Сейчас налицо психологический парадокс. Я не могу вас отождествлять с тем вождем, тем более, теперь вы из трансцендентального, потустороннего мира, то есть, вы уже умерли, воскресли, приобрели сверхзнание и так далее. Но, видимо, не откажете мне в праве спросить… Какой был смысл в таких безграничных репрессиях, погубивших миллионы, десятки миллионов людей? Для чего столь вселенский масштаб?

— По условиям эксперимента, понимаешь, надо было довести испытания народа до предела, довести идею социализма до абсурда. Именно такому направлению были подчинены исповедуемые нами принципы.

— Позвольте! — вскричал Станислав Гагарин. — Вы произнесли слово эксперимент… Не означает ли ваша оговорка, что не только там, в вашем искусственном мире на Звезде Барнарда, но и здесь, на планете Земля, ставился чудовищный, изуверский опыт над многомиллионным народом? Может быть, и эти чересчур жестокие семьдесят лет суть коварная затея ломехузов?

Товарищ Сталин загадочно ухмыльнулся.

XVI. ИЗ СТАТЬИ «КАКАЯ ДЕМОКРАТИЯ НАМ НЕОБХОДИМА»

…Был ли сам Сталин жертвой того, что по его злой воле — его ли? — случилось? И да, и нет.

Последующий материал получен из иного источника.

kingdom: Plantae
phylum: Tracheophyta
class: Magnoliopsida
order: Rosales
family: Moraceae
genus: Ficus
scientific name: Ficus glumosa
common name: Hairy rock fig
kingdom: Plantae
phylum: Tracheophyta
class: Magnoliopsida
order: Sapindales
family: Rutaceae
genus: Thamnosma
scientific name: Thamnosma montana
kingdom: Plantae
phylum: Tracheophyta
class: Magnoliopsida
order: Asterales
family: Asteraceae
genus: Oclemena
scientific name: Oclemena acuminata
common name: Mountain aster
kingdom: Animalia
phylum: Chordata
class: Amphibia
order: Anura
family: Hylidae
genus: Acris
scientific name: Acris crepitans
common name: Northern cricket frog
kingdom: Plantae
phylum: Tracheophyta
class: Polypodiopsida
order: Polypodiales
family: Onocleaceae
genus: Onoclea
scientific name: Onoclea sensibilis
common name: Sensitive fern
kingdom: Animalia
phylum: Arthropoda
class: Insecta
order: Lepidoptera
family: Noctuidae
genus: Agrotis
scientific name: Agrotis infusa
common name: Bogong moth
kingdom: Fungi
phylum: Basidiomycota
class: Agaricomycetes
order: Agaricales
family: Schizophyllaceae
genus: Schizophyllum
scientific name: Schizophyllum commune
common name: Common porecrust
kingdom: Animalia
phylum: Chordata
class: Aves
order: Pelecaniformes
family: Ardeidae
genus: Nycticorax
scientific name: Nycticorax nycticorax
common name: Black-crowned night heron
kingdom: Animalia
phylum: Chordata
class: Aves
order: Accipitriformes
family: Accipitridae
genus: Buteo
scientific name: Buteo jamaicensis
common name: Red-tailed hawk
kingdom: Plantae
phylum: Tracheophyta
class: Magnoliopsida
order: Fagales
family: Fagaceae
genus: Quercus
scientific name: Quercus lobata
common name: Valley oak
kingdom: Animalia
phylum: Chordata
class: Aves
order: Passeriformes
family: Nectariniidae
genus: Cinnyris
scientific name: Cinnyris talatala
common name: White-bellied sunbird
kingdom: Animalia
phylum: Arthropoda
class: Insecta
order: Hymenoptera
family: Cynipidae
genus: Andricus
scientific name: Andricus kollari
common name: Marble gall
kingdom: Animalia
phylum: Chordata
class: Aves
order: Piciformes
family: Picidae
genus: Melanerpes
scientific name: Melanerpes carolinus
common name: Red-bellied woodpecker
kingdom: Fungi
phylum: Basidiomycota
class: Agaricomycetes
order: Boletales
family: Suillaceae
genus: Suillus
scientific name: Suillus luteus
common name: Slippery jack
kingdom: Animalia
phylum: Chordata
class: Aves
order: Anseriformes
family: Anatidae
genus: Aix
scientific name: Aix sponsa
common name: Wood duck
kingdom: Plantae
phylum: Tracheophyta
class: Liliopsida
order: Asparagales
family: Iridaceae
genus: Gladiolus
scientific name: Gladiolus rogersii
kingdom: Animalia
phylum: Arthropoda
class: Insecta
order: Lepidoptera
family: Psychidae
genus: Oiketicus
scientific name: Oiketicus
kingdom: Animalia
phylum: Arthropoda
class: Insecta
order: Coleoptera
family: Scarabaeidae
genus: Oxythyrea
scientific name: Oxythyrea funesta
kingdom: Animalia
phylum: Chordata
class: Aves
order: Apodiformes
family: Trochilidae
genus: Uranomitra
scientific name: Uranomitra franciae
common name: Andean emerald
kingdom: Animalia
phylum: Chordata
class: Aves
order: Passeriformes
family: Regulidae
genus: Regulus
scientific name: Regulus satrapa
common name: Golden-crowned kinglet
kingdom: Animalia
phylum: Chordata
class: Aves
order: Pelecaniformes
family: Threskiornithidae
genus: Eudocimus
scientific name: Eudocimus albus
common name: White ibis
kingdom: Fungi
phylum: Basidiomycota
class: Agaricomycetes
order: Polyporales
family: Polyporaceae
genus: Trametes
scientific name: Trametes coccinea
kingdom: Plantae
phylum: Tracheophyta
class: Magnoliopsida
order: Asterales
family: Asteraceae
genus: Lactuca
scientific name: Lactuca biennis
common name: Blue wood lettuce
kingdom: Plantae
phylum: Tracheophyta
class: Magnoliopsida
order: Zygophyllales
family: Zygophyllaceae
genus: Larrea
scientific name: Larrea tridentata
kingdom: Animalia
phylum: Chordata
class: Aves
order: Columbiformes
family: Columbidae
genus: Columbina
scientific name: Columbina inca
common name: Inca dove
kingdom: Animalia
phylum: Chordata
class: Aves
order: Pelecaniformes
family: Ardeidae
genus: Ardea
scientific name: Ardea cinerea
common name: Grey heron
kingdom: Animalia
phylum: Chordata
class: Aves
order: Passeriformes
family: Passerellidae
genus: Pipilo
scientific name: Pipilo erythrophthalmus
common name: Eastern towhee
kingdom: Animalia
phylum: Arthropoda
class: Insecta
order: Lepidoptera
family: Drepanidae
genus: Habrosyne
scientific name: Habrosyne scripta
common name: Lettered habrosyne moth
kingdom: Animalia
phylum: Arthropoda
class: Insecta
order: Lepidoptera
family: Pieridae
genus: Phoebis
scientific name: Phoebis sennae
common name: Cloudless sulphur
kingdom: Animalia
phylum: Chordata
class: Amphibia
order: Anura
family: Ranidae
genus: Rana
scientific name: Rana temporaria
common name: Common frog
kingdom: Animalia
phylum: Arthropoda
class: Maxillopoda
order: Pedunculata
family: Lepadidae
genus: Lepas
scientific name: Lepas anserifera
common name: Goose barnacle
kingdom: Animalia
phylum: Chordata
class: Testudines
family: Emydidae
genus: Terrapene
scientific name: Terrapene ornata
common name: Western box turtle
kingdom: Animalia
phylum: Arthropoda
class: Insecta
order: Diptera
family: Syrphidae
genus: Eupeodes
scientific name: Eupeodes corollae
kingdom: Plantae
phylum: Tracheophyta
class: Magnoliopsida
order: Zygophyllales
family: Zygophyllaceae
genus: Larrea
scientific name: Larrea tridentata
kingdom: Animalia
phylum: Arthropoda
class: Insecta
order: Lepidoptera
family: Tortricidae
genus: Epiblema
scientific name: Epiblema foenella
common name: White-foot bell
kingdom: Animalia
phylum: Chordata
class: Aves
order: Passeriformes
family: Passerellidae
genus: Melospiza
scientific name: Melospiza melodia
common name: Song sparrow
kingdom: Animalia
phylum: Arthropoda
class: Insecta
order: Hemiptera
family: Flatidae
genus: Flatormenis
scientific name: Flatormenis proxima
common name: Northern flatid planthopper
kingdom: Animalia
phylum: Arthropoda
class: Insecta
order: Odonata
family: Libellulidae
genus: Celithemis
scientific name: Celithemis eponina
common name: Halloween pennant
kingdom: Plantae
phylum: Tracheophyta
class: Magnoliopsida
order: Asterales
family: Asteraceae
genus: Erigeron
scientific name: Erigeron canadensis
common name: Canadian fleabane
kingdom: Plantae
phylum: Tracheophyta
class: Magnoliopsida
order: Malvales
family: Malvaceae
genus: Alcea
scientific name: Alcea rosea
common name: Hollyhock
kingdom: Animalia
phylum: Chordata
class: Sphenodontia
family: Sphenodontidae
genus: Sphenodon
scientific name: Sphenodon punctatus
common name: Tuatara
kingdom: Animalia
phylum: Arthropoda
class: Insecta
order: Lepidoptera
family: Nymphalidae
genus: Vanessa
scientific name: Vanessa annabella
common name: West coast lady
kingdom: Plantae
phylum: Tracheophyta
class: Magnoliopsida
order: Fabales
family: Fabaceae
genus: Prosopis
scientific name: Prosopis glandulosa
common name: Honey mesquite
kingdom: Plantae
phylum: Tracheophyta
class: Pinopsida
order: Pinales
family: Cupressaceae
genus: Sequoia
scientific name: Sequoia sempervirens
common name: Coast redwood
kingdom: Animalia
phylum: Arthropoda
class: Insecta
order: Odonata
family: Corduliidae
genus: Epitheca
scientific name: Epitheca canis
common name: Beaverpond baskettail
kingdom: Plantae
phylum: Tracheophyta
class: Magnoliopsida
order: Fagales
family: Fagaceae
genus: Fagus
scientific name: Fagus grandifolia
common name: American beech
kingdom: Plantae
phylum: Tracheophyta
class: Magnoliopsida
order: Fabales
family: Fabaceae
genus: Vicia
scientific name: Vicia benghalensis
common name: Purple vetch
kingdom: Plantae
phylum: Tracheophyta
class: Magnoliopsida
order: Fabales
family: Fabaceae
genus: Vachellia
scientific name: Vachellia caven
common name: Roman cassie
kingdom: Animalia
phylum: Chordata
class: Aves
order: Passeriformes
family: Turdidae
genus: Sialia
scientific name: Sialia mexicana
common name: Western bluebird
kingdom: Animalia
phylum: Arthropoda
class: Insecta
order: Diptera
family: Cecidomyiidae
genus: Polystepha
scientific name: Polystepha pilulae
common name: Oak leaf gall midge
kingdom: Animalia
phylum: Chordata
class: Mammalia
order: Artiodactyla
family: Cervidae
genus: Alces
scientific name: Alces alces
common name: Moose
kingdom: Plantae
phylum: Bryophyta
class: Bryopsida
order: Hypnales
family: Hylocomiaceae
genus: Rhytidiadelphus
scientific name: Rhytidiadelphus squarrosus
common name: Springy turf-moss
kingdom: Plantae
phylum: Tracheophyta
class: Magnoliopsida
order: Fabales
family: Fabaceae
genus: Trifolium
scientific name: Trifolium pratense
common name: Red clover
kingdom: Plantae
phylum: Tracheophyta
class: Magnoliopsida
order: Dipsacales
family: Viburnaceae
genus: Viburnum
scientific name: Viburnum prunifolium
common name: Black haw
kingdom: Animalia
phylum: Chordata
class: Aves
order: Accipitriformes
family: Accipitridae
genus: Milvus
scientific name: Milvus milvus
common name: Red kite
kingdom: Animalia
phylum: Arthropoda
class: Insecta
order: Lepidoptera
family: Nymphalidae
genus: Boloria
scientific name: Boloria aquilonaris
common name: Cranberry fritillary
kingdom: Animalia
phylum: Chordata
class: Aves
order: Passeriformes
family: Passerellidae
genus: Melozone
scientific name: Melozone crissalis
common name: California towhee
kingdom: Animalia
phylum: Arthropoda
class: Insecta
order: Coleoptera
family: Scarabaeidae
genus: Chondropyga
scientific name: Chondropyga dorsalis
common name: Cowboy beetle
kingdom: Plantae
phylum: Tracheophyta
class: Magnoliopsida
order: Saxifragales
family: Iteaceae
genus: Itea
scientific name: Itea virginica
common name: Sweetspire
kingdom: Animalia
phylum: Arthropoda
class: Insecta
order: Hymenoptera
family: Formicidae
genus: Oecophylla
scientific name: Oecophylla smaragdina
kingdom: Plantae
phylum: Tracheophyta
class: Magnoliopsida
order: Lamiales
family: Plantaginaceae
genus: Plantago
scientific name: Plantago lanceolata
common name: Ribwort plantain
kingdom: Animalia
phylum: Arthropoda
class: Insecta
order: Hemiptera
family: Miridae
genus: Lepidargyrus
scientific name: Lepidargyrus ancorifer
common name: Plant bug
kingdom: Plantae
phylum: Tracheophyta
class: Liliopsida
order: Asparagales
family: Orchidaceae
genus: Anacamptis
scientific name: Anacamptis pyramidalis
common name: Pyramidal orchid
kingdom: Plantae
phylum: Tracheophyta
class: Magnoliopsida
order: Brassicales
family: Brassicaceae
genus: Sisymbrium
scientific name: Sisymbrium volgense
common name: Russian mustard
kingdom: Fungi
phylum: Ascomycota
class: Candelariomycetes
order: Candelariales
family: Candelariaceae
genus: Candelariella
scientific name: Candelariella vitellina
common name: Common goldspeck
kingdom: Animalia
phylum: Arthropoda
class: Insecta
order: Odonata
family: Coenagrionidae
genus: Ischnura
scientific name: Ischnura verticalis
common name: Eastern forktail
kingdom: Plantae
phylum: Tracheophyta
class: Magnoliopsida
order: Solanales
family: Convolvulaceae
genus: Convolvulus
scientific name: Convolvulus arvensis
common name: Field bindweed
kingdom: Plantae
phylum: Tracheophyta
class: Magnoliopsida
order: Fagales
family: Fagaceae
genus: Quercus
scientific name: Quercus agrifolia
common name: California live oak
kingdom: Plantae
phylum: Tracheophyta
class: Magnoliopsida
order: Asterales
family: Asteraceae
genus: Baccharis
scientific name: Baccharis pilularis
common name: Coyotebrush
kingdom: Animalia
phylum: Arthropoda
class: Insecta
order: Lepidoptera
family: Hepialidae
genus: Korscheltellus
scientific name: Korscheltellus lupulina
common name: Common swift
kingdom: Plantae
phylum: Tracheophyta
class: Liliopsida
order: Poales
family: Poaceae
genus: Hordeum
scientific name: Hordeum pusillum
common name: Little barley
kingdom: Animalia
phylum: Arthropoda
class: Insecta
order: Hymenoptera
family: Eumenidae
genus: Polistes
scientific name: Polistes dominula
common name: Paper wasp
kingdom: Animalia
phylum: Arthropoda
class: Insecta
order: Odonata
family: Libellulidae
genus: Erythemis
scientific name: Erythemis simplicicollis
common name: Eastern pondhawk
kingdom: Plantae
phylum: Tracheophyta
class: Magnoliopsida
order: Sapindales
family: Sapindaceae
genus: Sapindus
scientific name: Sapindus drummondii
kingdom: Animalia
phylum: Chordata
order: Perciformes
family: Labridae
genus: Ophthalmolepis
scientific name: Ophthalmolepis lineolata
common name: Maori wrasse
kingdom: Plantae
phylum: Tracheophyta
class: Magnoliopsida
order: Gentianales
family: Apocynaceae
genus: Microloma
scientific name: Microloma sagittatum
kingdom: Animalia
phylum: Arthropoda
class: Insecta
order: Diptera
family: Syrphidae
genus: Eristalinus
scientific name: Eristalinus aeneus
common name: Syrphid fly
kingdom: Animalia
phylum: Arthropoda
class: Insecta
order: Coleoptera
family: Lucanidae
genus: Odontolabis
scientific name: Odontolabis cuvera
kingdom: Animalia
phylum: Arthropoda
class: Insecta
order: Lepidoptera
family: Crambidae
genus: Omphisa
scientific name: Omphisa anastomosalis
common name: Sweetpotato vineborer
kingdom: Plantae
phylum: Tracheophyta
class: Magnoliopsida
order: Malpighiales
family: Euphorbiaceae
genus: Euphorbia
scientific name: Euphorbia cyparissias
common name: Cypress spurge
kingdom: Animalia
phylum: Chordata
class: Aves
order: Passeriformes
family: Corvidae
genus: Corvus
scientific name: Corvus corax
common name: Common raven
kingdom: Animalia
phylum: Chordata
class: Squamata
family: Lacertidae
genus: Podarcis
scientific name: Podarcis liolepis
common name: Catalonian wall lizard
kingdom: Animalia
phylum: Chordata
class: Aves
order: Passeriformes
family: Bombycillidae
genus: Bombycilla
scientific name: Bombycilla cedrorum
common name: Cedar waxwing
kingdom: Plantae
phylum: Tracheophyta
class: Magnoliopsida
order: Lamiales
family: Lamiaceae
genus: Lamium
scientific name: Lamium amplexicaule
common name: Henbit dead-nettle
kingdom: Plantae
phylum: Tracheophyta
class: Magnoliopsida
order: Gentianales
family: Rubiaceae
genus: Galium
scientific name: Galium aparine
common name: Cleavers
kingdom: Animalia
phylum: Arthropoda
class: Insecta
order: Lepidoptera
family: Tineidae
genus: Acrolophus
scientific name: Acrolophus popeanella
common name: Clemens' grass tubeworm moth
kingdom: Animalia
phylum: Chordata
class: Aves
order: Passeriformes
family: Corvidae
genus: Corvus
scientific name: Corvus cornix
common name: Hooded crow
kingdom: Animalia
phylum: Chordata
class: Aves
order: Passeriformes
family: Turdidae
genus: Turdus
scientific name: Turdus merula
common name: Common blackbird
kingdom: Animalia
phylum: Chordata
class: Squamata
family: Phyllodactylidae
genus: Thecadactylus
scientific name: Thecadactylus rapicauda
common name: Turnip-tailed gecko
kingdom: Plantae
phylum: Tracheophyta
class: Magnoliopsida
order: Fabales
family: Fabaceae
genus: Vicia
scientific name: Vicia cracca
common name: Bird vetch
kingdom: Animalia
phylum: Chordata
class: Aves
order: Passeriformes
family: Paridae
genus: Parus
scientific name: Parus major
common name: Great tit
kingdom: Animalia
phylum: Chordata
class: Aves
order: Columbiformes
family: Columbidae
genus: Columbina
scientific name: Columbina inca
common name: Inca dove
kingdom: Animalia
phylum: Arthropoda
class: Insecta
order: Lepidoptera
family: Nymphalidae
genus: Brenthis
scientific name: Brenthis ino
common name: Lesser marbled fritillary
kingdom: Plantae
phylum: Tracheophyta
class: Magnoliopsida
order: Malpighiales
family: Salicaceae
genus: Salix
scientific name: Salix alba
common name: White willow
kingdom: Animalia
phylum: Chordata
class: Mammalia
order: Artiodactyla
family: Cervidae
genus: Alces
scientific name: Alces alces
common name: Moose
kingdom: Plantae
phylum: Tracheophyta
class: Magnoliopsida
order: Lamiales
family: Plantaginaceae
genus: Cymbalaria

В житейском, обыденном смысле Сталин не пострадал, ибо сам находился на острие пирамиды. Правда, пострадали почти все его близкие — жена, старший сын, дочь, родственники «по закону», со стороны Алиллуевой. Или были отравлены идеями Сталина, как, например, младший сын, что в конечном итоге можно считать моральным ущербом для личности.